The abdominal muscles (abs) are a set of strong bands of muscles lining the walls of the abdomen or trunk. They are located toward the front of the body, between the ribs and the pelvis. There are five main muscles in the abdomen which are: External obliques, Internal obliques, Pyramidalis, Rectus abdominis, and Transversus abdominis. These muscles combined give the abs the typical appearance. The chest muscles, also called the pectoralis muscles (or pecs) are closely related to the abs and together with the abs these give the well-developed male body its characteristic ‘chiseled appearance.’ While the female breast does not allow for a good appreciation of the pecs, women can also have well developed abs.
What are the function of the abs?
The muscles that make up the abs have several functions with the overall aim of stability, movement, and protection of the delicate abdominal organs. The functions of these muscles are:
External oblique: These are on each side of the midline. They allow the trunk to twist, but to the opposite side of whichever external oblique is contracting. For example, the right external oblique contracts to turn the body to the left
Internal oblique: These are located just inside the hipbones. They operate in the opposite way to the external oblique muscles. For example, twisting the trunk to the left requires the left side internal oblique and the right side external oblique to contract together.
Rectus abdominis: This muscle is slung between the ribs and the pubic bone at the front of the pelvis. When contracting, it has the characteristic bumps or bulges that are commonly called ‘the six pack’. The main function of the rectus abdominis is to move the body between the ribcage and the pelvis
Transversus abdominis is the deepest muscle layer. Its main roles are to stabilise the trunk and maintain internal abdominal pressure
How do you develop the abs?
Excess accumulation of belly fat is more dangerous than excess fat around the hips and thighs. Belly fat is associated with serious health problems, such as heart disease, stroke, and type 2 diabetes. While genes can contribute to being overweight and help determine where this extra fat is carried, poor lifestyle choices are likely to worsen the issue
The principle for developing abs or having well developed abdominal muscles are still the same as that of developing a body that is physically fit. The summary is still healthy eating and physical activity or exercise. Apart from the health benefits of these, they also ensure fat is not deposited in the abdominal flanks, preventing the ‘sag’ or ‘pot belly’ associated with fat.
Diet. To have abs, the diet should boost metabolism, reduce belly fat, prevent future weight gain, and banish bloating. To reduce fat deposition, it is important to avoid junk food, sugary drinks, sodas, fruit juices, and generally foods that are rich in unhealthy fat.

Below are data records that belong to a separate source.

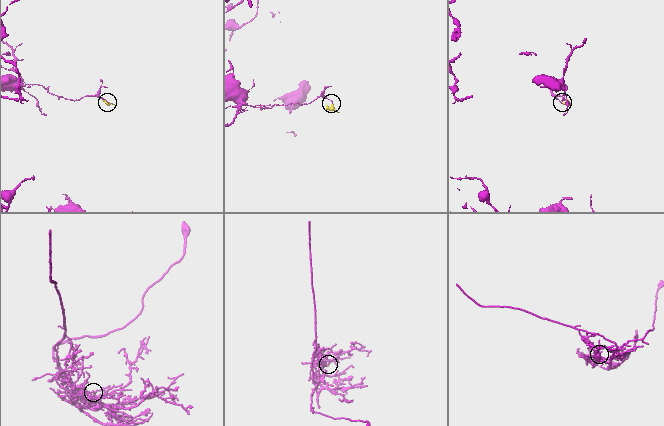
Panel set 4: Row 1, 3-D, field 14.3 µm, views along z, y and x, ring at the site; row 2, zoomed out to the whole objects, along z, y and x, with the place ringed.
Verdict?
different neuron

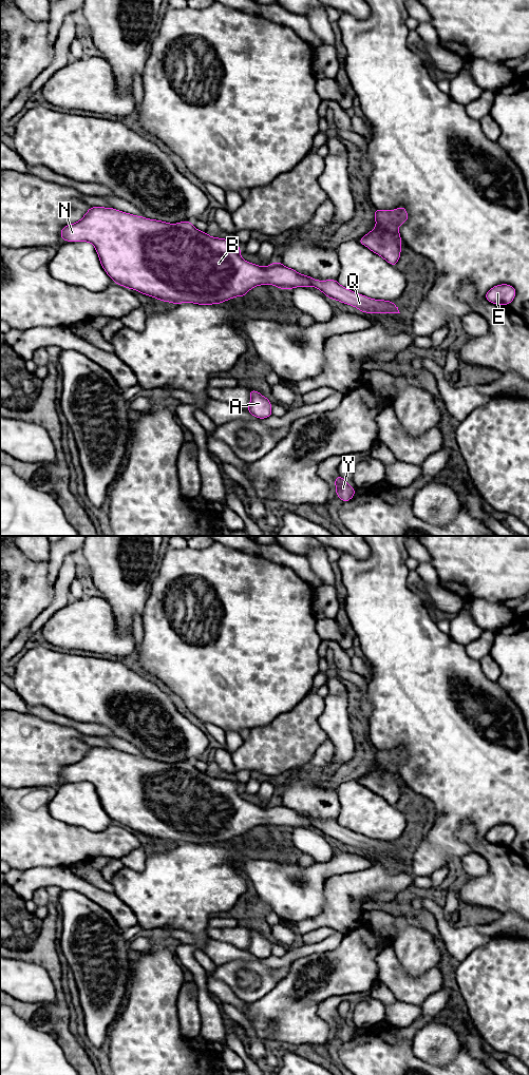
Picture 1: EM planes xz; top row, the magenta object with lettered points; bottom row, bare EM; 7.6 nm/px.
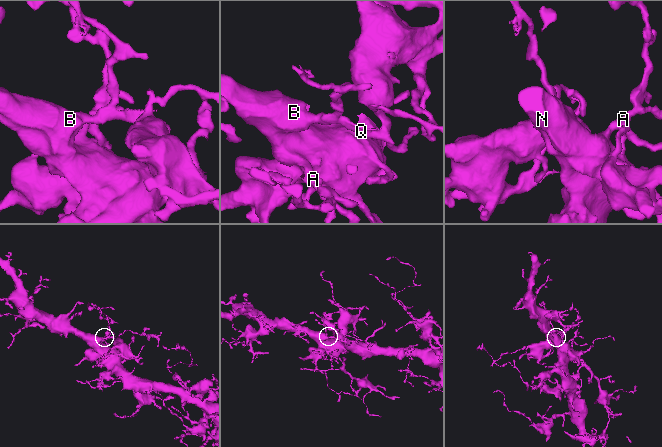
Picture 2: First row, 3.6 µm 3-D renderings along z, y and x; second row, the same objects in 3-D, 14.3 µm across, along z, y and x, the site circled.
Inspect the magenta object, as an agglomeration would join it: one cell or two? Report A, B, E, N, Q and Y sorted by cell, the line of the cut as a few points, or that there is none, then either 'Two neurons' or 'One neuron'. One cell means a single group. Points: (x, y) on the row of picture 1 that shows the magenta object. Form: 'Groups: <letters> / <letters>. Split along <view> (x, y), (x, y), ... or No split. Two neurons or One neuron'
Groups: A B E N Q Y. No split. One neuron

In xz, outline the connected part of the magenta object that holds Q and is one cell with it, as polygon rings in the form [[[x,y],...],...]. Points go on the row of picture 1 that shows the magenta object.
[[[91,207],[80,220],[64,226],[60,231],[60,237],[65,242],[91,243],[96,249],[103,270],[114,283],[139,291],[141,294],[176,305],[181,303],[222,304],[235,296],[244,297],[253,287],[270,284],[279,289],[288,290],[296,287],[313,286],[320,289],[330,300],[354,306],[365,313],[400,313],[398,307],[392,301],[374,300],[353,292],[341,286],[337,280],[318,281],[301,274],[277,261],[266,267],[246,262],[241,257],[241,248],[237,242],[212,237],[206,232],[197,230],[192,222],[169,224],[126,213],[114,208]]]

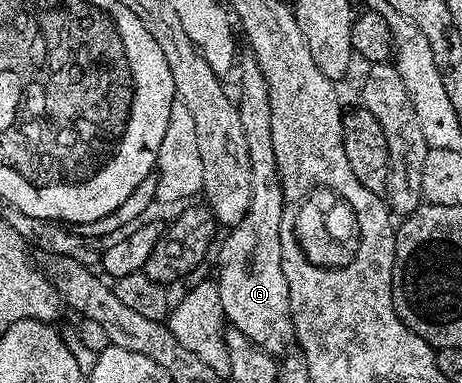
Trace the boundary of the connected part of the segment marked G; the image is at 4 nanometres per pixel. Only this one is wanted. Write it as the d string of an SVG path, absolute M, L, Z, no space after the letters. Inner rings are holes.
M250 55L240 56L237 61L237 74L239 73L239 97L237 93L237 104L239 106L239 114L241 115L241 131L245 131L245 147L249 147L249 159L251 160L251 198L249 199L249 211L245 215L245 219L241 219L241 223L230 226L227 238L218 246L219 249L219 277L217 276L217 284L221 291L221 305L223 307L224 318L234 328L240 329L241 332L249 339L253 339L253 343L257 343L272 355L283 355L288 352L287 349L296 344L295 328L293 327L293 317L291 316L291 308L289 307L289 283L285 283L285 275L281 271L281 235L279 234L279 224L285 219L285 202L283 200L283 188L279 182L279 172L277 171L277 159L273 155L273 119L269 111L269 83L265 83L265 75L261 71L261 67L256 63L254 57Z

Foods in vitamin C like peppers, broccoli, and Brussels sprouts have nutrients that lower levels of cortisol during stressful situations, which in turn prevents the body from storing cortisol-induced fat around the mid-section.
Whole egg: Even though it is traditionally advocated that egg whites are more useful for stimulating muscle synthesis post exercise, a study reports that eggs when consumed whole (yolk and white) immediately after resistance exercise seems to promote greater stimulation of muscle protein synthesis than when egg white alone in young men.
Milk and vitamin- D fortified yoghurt. This combination has been reported in a study to significantly decrease abdominal fat and lipid absorption in overweight populations.
Other food like green tea, lean poultry, whole grain pasta, and legumes including beans, black beans, and lentils are also effective in promoting weight loss and reducing abdominal fat deposition.
Exercise: While aerobic exercises work for weight loss, maintenance of healthy weight, and cardiovascular health, some exercises are also target at the abs. These aim to cause more tension or contraction of the abdominal group of muscles, leading to an increase in their size and ultimately more developed abs.
Some of these abdomen specific exercises include planking where a person holds a straight line from the shoulders to your ankles while supporting on the forearms and toes. Others include sit ups, squats, ‘dead bug position exercise, and other abdominal resistance exercises.
Does coughing give you abs?
Coughing will not give an individual abs. while it leads to abdominal muscle contraction, it does this for short bursts of time. while this process may increase the endurance of the muscles, it does not increase the strength of these muscles. To do this, one has to cough long enough and with enough strength to cause a significant increase in muscle size and strength. This translates to about months or years of continuous, forceful coughing!
This amount of coughing will lead to an injury in the respiratory pathways. Coughing for a long time also increases the pressure inside the abdominal cavity, or intra-abdominal pressure. This can predispose one to development of an abdominal hernia, where the abdominal organs (mostly the intestines) push through the abdominal muscles.
To develop abs or abdominal muscles, instead of coughing, try the above exercises which have been proven to be less harmful, and more effective.